Am Nebeneingang pustete schon ein lackschwarzer 750 BMW eine blaue Abgaswolke über die Domplatte. Die Tür öffnete sich, Kardinal Meisner trat heraus, stieg in den Fond seiner Luxuskarosse und ließ sich, wie er zuvor bemerkte, zu seiner eigenen Geburtstagsfeier in den ersten Feiertag chauffieren. Ich sah dem vorbeifahrenden Auto nach, dachte an die eindringlichen Worte seiner Predigt und an den erstmals begriffenen tieferen Sinn des Spruches. „Wehe denen, die öffentlich Wasser predigen und statt dessen heimlich Wein trinken!“

Zuhause angekommen, klang unser Heiligabend in den frühsten Morgenstunden des ersten Feiertages mit einer großen Portion Nachdenklichkeit und einem gepflegten Glas Rotwein aus.
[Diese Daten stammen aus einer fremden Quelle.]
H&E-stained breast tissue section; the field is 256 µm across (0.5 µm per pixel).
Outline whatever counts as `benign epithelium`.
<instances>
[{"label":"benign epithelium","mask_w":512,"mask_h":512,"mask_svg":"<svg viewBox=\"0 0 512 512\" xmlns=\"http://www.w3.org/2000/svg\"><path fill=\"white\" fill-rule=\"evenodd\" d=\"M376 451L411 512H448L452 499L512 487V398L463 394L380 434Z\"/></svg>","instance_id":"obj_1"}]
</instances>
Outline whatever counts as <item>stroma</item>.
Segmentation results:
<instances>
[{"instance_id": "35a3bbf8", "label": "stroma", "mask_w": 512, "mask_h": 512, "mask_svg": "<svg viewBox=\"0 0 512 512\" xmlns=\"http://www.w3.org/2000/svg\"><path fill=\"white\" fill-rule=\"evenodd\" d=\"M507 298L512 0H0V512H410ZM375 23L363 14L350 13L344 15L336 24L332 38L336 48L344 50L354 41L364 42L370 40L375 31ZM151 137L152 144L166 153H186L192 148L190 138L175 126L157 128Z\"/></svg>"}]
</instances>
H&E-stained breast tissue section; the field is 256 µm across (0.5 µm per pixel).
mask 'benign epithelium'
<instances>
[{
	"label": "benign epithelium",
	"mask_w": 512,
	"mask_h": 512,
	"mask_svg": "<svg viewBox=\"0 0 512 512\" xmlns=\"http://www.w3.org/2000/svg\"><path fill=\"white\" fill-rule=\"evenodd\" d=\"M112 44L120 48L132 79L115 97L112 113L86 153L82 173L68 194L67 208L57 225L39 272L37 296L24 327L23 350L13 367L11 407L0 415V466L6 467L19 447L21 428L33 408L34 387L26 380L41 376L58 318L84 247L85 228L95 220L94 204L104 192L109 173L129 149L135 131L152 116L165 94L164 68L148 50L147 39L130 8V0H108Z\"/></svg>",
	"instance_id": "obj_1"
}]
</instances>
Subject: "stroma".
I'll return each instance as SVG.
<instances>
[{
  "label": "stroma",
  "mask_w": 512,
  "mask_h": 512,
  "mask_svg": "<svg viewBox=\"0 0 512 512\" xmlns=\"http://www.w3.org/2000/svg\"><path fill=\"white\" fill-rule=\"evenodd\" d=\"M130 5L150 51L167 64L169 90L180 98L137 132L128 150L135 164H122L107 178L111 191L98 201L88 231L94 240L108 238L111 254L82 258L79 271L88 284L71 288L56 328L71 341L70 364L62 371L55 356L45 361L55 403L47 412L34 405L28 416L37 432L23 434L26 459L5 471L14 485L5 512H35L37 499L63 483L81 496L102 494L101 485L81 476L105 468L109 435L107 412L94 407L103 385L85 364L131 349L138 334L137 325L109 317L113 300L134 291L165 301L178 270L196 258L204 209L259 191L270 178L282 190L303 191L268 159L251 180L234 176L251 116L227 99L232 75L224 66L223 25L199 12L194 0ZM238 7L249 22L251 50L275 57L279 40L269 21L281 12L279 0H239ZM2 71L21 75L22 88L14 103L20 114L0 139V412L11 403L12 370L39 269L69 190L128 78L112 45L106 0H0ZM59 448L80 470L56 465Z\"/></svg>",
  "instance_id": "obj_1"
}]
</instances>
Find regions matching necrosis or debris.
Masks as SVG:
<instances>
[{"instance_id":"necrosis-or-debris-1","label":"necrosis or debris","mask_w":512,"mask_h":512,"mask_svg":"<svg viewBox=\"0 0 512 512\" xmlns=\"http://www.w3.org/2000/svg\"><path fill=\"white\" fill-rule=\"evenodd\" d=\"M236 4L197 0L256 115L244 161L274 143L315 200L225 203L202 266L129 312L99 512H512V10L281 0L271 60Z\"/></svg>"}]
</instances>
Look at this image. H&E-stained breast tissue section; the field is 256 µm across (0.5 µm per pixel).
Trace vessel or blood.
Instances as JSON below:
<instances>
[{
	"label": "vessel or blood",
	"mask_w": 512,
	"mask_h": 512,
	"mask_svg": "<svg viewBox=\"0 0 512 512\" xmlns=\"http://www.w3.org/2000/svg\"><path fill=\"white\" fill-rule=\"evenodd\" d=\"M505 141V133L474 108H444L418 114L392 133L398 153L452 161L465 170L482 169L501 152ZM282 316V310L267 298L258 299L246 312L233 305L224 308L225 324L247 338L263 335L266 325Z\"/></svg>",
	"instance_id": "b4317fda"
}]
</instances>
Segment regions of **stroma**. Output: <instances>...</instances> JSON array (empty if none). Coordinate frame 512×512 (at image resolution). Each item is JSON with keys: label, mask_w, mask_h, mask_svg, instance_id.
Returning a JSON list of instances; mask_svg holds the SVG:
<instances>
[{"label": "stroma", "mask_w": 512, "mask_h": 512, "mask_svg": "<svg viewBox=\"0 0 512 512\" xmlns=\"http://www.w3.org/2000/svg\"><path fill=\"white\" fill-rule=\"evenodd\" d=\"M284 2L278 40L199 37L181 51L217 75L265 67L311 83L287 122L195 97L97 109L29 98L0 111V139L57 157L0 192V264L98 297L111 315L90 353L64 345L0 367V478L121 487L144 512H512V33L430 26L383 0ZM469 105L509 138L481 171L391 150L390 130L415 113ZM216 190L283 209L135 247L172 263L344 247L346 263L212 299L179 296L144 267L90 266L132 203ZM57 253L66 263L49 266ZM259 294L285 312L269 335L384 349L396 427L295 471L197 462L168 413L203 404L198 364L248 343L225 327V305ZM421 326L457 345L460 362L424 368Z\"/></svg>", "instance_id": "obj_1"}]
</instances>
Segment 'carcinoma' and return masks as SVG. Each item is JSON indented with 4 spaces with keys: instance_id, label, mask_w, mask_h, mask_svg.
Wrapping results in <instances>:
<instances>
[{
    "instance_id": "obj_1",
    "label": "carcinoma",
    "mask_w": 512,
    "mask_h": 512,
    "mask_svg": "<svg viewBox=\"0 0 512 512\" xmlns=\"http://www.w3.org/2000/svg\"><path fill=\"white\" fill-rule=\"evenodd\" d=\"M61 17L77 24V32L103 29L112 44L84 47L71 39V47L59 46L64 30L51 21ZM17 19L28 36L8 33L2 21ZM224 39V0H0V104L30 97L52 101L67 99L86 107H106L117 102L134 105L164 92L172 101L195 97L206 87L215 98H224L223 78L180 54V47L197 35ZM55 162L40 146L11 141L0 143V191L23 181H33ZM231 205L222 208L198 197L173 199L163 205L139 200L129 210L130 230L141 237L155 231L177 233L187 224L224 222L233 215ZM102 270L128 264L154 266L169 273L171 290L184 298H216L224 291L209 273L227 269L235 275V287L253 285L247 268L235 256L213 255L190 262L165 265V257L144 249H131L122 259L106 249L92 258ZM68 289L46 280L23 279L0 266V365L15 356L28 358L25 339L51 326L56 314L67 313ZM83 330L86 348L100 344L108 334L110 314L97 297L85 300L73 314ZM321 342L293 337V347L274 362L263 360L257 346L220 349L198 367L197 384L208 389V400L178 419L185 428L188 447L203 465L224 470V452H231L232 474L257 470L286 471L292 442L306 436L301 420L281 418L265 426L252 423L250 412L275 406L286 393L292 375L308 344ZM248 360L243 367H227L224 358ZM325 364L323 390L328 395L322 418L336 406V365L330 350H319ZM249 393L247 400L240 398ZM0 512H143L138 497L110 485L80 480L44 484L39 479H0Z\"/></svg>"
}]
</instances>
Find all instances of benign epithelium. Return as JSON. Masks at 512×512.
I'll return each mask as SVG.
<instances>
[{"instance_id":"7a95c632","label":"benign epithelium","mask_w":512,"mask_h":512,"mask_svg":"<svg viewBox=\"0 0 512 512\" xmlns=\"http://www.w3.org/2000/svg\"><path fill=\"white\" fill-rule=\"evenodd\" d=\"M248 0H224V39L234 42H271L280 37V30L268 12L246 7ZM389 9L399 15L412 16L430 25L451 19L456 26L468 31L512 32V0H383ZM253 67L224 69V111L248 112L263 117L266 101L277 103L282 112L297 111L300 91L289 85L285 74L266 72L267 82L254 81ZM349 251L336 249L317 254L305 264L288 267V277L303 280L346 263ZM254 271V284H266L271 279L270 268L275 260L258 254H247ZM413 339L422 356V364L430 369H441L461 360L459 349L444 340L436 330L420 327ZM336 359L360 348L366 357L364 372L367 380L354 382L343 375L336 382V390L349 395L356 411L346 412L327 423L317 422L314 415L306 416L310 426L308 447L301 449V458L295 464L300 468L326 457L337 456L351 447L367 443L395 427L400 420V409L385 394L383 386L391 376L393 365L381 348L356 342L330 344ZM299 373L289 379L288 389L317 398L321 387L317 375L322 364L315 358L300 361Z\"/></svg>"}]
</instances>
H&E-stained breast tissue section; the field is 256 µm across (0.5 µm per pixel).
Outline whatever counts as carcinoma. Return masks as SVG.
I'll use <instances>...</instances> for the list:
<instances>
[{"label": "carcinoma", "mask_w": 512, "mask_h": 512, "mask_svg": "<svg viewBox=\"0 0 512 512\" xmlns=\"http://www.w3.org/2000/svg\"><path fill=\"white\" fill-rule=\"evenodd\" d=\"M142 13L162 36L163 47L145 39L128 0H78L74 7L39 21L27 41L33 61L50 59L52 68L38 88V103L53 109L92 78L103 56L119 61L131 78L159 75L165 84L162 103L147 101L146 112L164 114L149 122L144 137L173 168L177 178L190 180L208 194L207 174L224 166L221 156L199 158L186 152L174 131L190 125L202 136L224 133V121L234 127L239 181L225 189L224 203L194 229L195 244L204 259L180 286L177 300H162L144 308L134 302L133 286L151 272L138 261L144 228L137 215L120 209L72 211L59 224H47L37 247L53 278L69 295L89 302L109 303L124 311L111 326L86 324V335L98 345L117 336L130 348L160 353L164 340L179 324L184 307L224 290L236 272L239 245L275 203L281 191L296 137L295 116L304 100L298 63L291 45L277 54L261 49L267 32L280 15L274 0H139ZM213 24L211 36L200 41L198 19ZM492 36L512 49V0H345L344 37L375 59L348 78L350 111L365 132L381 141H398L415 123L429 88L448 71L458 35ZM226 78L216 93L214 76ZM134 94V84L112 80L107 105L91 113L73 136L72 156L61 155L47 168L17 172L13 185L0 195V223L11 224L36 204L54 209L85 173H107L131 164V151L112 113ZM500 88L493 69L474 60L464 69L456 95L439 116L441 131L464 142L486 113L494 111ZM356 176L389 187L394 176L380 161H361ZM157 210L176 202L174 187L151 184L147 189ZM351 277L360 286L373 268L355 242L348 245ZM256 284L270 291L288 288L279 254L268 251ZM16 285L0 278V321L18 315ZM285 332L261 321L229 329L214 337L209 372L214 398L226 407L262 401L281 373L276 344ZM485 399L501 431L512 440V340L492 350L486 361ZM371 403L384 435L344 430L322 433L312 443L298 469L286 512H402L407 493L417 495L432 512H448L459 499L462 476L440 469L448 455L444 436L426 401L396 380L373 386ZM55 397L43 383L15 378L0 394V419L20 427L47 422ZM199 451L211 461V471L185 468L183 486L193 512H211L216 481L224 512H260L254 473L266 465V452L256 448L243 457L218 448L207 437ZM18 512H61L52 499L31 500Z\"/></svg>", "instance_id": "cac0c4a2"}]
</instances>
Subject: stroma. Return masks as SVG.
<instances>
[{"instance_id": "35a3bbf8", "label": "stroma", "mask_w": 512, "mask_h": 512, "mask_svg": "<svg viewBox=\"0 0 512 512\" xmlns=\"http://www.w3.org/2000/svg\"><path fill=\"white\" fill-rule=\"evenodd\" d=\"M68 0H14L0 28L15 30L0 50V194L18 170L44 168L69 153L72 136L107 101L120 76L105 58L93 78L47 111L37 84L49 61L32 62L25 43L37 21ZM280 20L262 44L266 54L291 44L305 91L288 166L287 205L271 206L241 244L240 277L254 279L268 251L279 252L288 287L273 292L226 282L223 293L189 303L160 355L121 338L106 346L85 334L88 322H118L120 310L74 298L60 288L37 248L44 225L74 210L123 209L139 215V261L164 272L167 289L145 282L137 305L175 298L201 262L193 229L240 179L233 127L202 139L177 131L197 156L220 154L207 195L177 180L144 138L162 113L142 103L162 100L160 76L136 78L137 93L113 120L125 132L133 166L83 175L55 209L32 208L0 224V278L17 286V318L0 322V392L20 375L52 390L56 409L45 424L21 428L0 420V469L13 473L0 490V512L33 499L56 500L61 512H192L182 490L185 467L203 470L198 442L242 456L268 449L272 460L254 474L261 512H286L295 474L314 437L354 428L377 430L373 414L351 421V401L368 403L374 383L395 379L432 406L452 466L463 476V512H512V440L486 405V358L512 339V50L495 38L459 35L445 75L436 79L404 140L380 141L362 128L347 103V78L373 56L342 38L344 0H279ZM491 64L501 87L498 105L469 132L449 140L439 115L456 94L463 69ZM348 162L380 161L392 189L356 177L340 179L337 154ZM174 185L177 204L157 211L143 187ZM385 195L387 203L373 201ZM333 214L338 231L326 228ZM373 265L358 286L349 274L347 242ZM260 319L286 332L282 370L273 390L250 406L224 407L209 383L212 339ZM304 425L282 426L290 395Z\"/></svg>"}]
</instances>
Ja und nun liegen die Kölner Zeit und diese Domgeschichte schon weit zurück, Kardinal Meisner, einst Erzbischof von Köln, weilt nicht mehr unter uns. Wie es dem jungen Paar geht? Ich hoffe doch, es hat sein Glück gefunden und der Rollstuhl gehört zur Vergangenheit. Das gutsituierte Paar, an dem die Weihnachtsbotschaft so gänzlich abprallte, muss hoffentlich nicht aus dem bitteren Kelch der Armut trinken und der spanischen Familie wünsche ich, dass sie sich die überschwängliche Herzenswärme gut bewahrt und dass es allen in dieser von Pandemie und Krieg geprägten Zeit gut geht.

In diesem Jahr wird die Christmette wieder mit den Einlasskontrollen beginnen. Ich habe das Bild von damals vor Augen und frage mich, ob auch dieses Mal die Armen und Obdachlosen einen Zugang finden werden? Obwohl ich in meiner Kölner Zeit mehrere Christmetten besuchte, erinnere ich mich immer wieder an die eine, in der eine scharfe und beachtenswerte Predigt manches Herzen berührte aber auch das Herz einiger weniger so sichtbar verfehlte.

Ich wünsche allen eine frohe, besinnliche Weihnacht und beste Gesundheit in einem hoffentlich friedvollen Jahr 2023!